Zu bearbeiten:
(a) In welcher Quelle findet sich laut Textauszug die Aussage von Tariq Ali, und von welchem Datum ist sie?
(b) Wiederhole wortgetreu den Abschnitt des Textauszugs von „Tariq Ali (siehe“ bis „eines Bürgerkriegs steht.“.

Textauszug:

-------------------------

Tariq Ali (siehe Blog der New Left Review vom 13. Oktober 2023) irrt also, und mit ihm ein großer Teil der linken Intelligenz, wenn er glaubt, dass die Existenz Israels, nur weil es „ein von den USA bis an die Zähne bewaffneter Atomstaat“ ist, überhaupt nicht in Frage gestellt wird. Hinter der phantasmagorischen und ideologisierten Bedrohung durch die Einkreisung der „Achse des Widerstands“ steht die sehr reale Bedrohung, dass Israel nicht mehr in der Lage ist, die innere Geschlossenheit herzustellen, die notwendig ist, um sich im Ausland zu behaupten. Das heißt, es besteht die Gefahr, dass es trotz der bemerkenswerten ökonomischen und technologischen Entwicklung, die es erlangt hat, auf den Status eines gewöhnlichen gescheiterten Staates im Nahen Osten reduziert wird, eines amorphen Flickenteppichs von ethnischen Gruppen und Clans, der regelmäßig am Rande eines Bürgerkriegs steht.

-------------------------

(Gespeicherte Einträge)
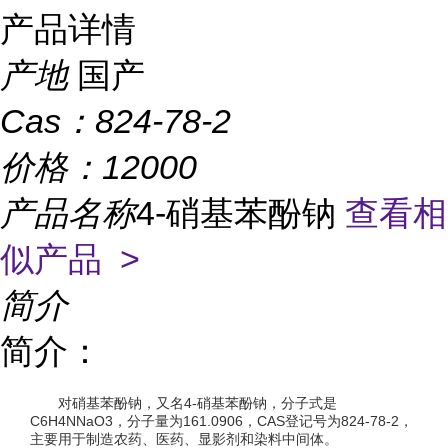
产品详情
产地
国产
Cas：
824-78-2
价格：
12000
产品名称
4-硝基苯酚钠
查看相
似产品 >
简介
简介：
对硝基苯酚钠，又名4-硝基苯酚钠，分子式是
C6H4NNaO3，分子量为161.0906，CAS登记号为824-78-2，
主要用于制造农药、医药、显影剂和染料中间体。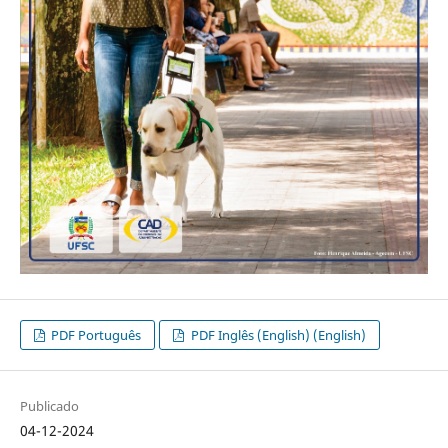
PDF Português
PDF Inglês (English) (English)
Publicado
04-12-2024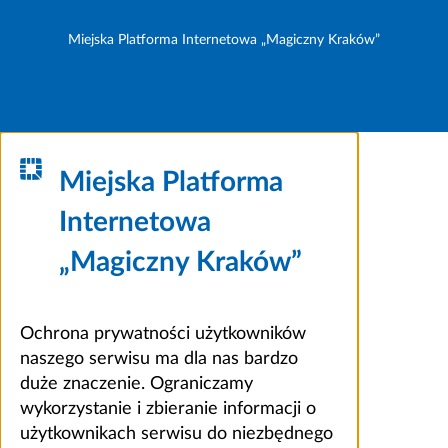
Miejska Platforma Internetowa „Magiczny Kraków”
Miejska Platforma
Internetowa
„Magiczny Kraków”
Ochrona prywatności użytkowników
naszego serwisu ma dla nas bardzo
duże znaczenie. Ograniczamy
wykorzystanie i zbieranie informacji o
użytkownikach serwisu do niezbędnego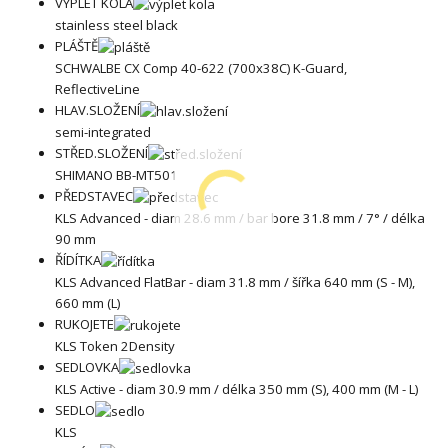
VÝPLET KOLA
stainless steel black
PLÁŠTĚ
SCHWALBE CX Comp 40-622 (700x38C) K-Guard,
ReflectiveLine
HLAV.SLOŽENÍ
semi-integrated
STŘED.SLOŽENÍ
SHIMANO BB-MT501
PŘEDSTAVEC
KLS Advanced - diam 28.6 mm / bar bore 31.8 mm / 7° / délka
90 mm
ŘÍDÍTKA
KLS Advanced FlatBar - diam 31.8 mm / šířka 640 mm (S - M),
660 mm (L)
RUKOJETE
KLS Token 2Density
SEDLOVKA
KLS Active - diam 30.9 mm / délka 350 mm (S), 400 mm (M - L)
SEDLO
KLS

-------------------------

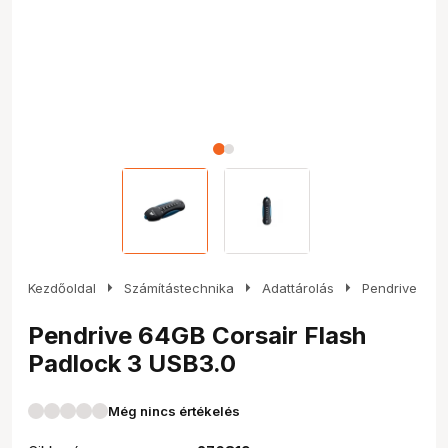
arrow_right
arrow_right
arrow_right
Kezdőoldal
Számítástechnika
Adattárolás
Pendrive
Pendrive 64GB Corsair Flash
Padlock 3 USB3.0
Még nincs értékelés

-------------------------

Ergebnisse je Aufgabe:
(a) Im Blog der New Left Review vom 13. Oktober 2023.

(b)
Tariq Ali (siehe Blog der New Left Review vom 13. Oktober 2023) irrt also, und mit ihm ein großer Teil der linken Intelligenz, wenn er glaubt, dass die Existenz Israels, nur weil es „ein von den USA bis an die Zähne bewaffneter Atomstaat“ ist, überhaupt nicht in Frage gestellt wird. Hinter der phantasmagorischen und ideologisierten Bedrohung durch die Einkreisung der „Achse des Widerstands“ steht die sehr reale Bedrohung, dass Israel nicht mehr in der Lage ist, die innere Geschlossenheit herzustellen, die notwendig ist, um sich im Ausland zu behaupten. Das heißt, es besteht die Gefahr, dass es trotz der bemerkenswerten ökonomischen und technologischen Entwicklung, die es erlangt hat, auf den Status eines gewöhnlichen gescheiterten Staates im Nahen Osten reduziert wird, eines amorphen Flickenteppichs von ethnischen Gruppen und Clans, der regelmäßig am Rande eines Bürgerkriegs steht.